Шестидесятилетний юбилей Карибского кризиса — повод не только для тревожных аналогий, но и для поиска ассоциаций второго плана. Страх ядерного Армагеддона в 1962-м не только заложил фундамент под стратегией сосуществования двух систем без перехода к крайним решениям, но и постепенно вывел отношения СССР с Европой на беспрецедентный уровень экономического сотрудничества.
Более того, недовольство европейцев ядерными амбициями и в целом «ястребиной» политикой Соединенных Штатов, фактически подставлявших Старый Свет под первый сокрушительный удар Москвы, привели к выходу Франции из НАТО в 1966 году и к теснейшим контактам генерала де Голля с Советами. А в 1969-м к Парижу присоединился Бонн во главе с новым лидером ФРГ Вилли Брандтом. Западная Европа вышла на серию политических и экономических договоров с Москвой, бриллиантом которой стала «сделка века»: «газ — трубы». Европейцы наплевали на запреты Вашингтона и наконец начали поставлять СССР трубы большого диаметра в обмен на газ с месторождений Западной Сибири.
Новости партнеров
Это сотрудничество заложило основу для десятилетий процветания европейской промышленности, выстроенной вокруг дешевых энергоносителей с востока. Советский Союз менее дальновидно распорядился полученными доходами, но в целом, кроме собственного руководства, предъявлять претензии некому.
Эта история могла продолжаться вечно и после обретения Россией статуса энергетической державы, и после нерационально объявленного Европой энергоперехода. Но Европа в начале XXI века вторично лишилась субъектности и ушла под плотный контроль Вашингтона. И лидеров калибра де Голля и Брандта евробюрократия больше не взращивает. Современные европейские чиновники воспитаны годами высокомерного и одновременно пугливого отношения к русским.
В сильном выступлении Владимира Путина на Валдайском форуме при желании можно увидеть предложение двигаться именно к разрядке, подобной той, шестидесятилетней давности, когда, казалось бы, непримиримые идеологические системы нашли способ мирного и эффективного сожительства на одной части света. Сегодня Путин говорит, что нас ждет «самое опасное, непредсказуемое и важное десятилетие со времен окончания Второй мировой войны», и в то же время, отвергая центральную роль неолиберального миропорядка, предлагает не борьбу с ним, а признание права всех мировых цивилизаций жить по своим законам. В выступлении Путина на форуме прямо прозвучало, что «только многополярный мир позволит вернуть Европе субъектность», а это значит, что все, кто пожелает, смогут вернуться к идее единой мирной Евразии.

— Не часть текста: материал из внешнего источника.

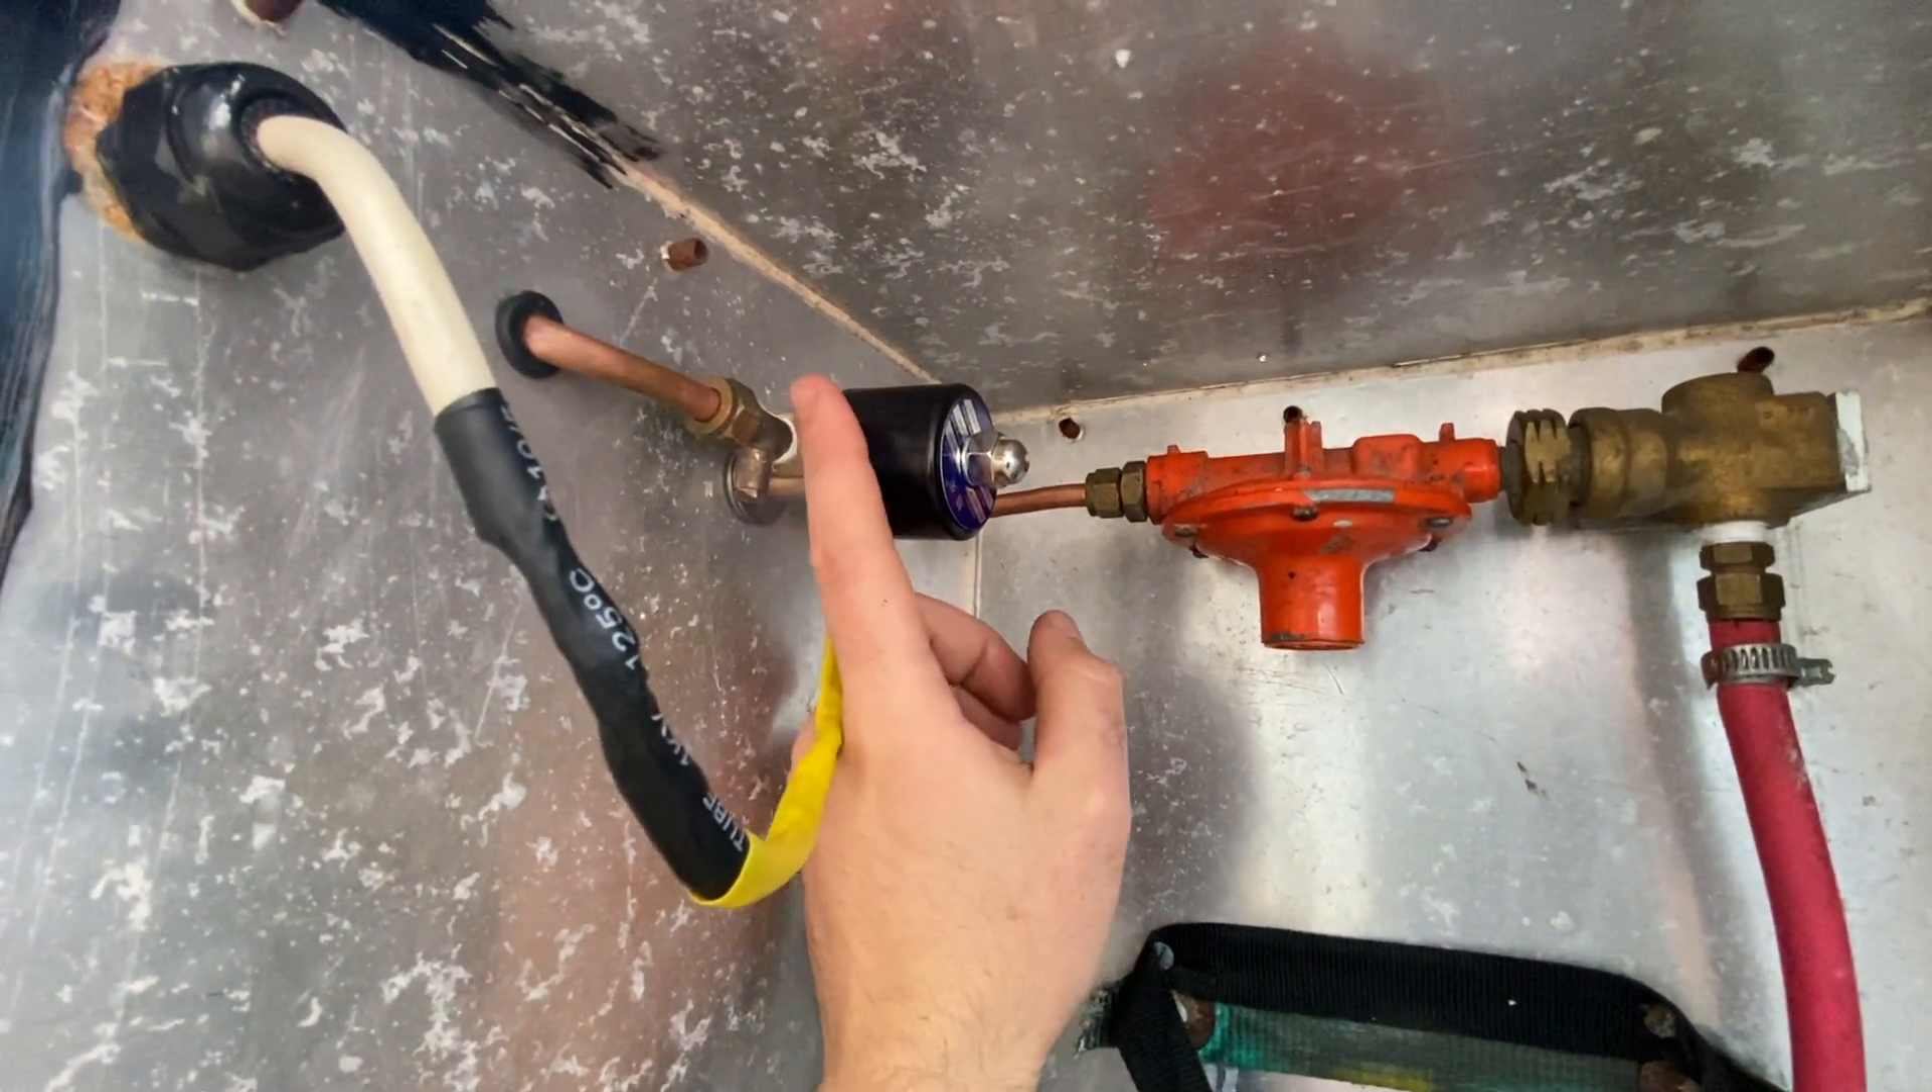After the regulator i've installed this safety shut off valve which is an electronically controlled solenoid valve so we can turn the gas on and off from inside the van.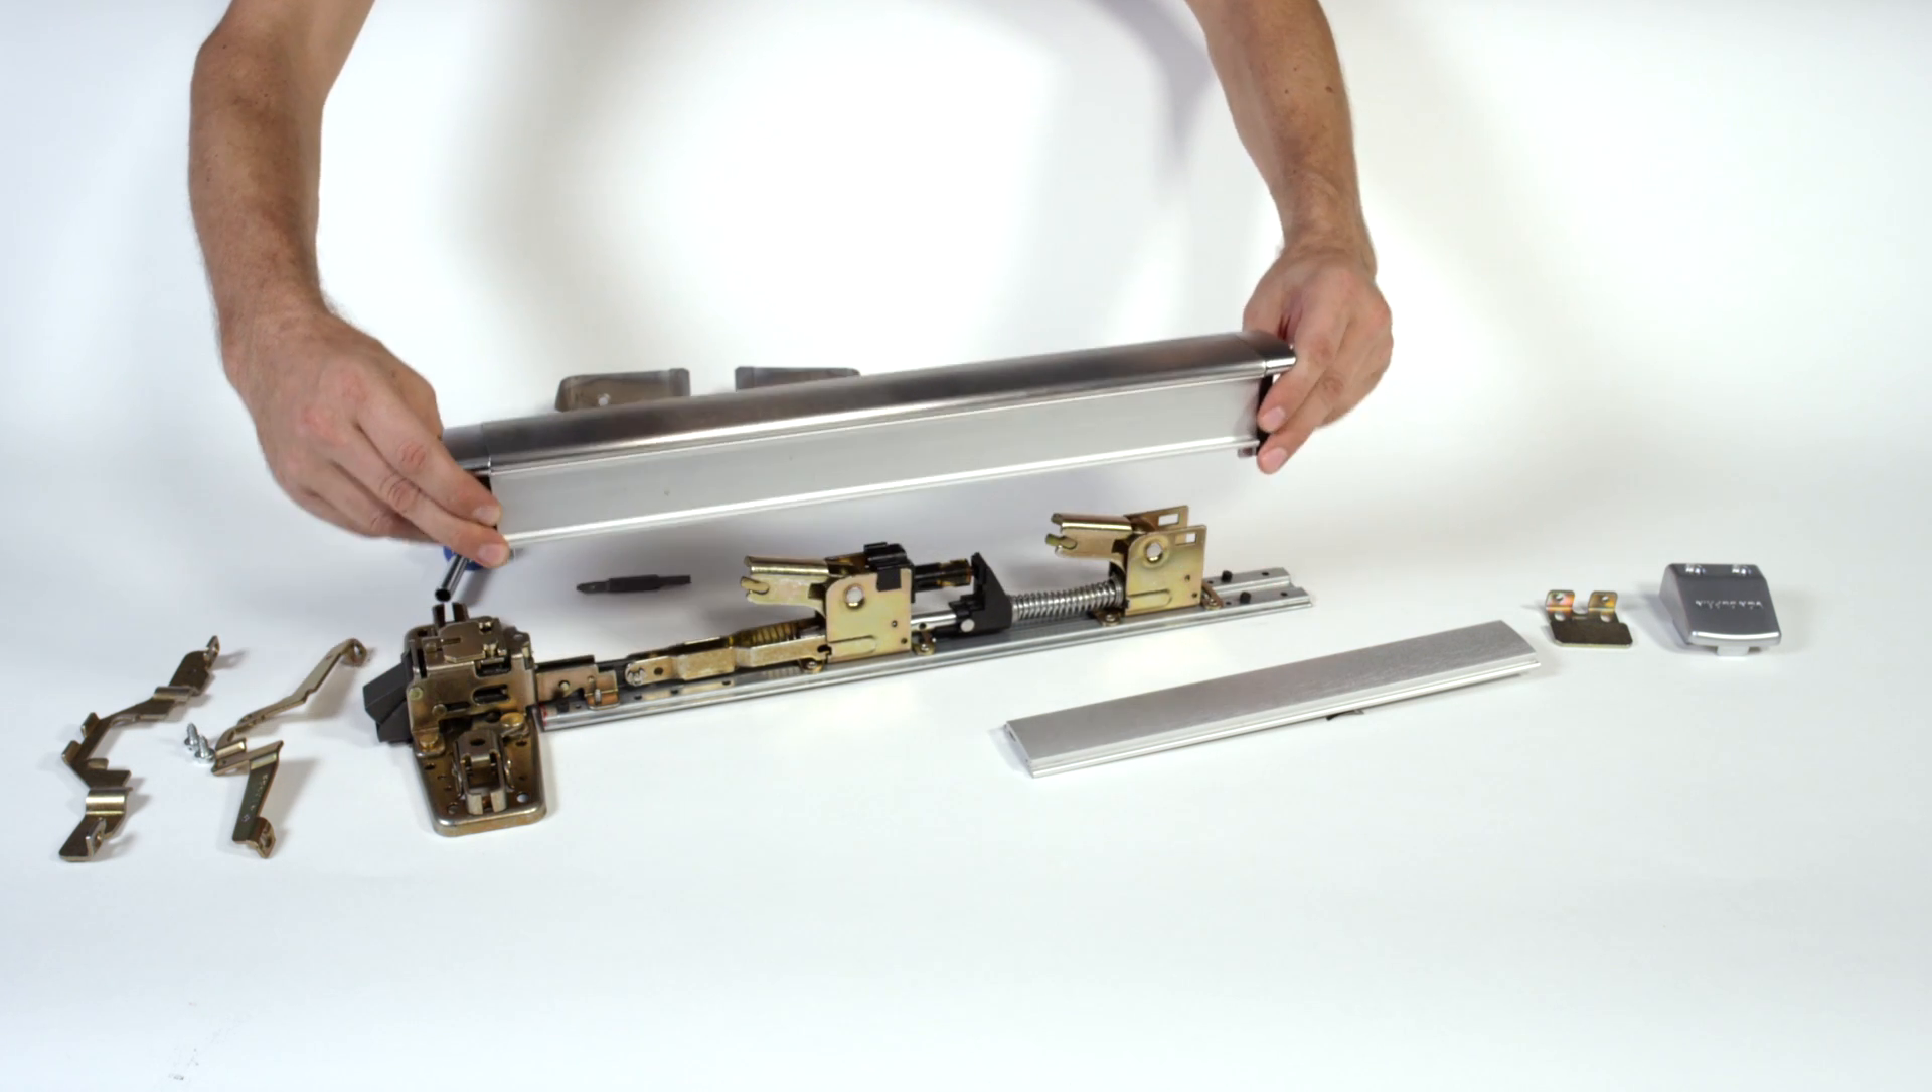The base plate assembly is now exposed.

Нетрудно понять, что в этой части обращается российский президент именно к европейцам. Ведь представить добровольный отказ американцев от собственной гегемонии при отсутствии объективной выгоды от торговли с Россией непросто. Но как далеко зашла Европа в отрицании России и подмене партнерской выгоды идеологической зашоренностью? Как велик страх перед Москвой, усиленно раскаченный американской пропагандой и дипломатией? Остались ли ум и силы восстанавливать подорванные цепочки взаимовыгодной кооперации?
Сегодня кажется, что все официальные сигналы из Европы направлены на тотальное разрушение пространства переговоров с Россией. И можно уже сбрасывать со счетов этого недоговороспособного, зависимого от воли Вашингтона партнера, ожидая лишь выхода на диалог с единственной субъектной сверхдержавой Запада и кардинально перестраивая цепочки поставок на восток и юг.
Но Владимир Путин из раза в раз показывает, что Европа остается для России потенциальным партнером. Не рвет энергоснабжение Старого Света. Предлагает сформировать альтернативные каналы через турецкий хаб, одновременно втягивая в процесс Турцию. Предлагает мирные переговоры. Отвечает на звонки из европейских столиц. Напоминает о тех самых уроках Карибского кризиса, подчеркивая аналогии: США, как и тогда, «в ускоренном порядке размещают в Европе модернизированные тактические ядерные бомбы».
Дело в том, что в большой геополитической игре союз России с Европой — шаг, принципиально решающий проблему доминирования США. Это союз, который только и позволит Европе сохранить свою индустриальную культуру и мощь и в новых условиях откроет для европейцев широкие рынка Юга. Для Соединенных Штатов же потеря влияния на Старый Свет будет означать фиаско идеи однополярного мироустройства. Во всех остальных частях мира давно готовы к падению гегемона и переходу к конструированию сложной многополярности.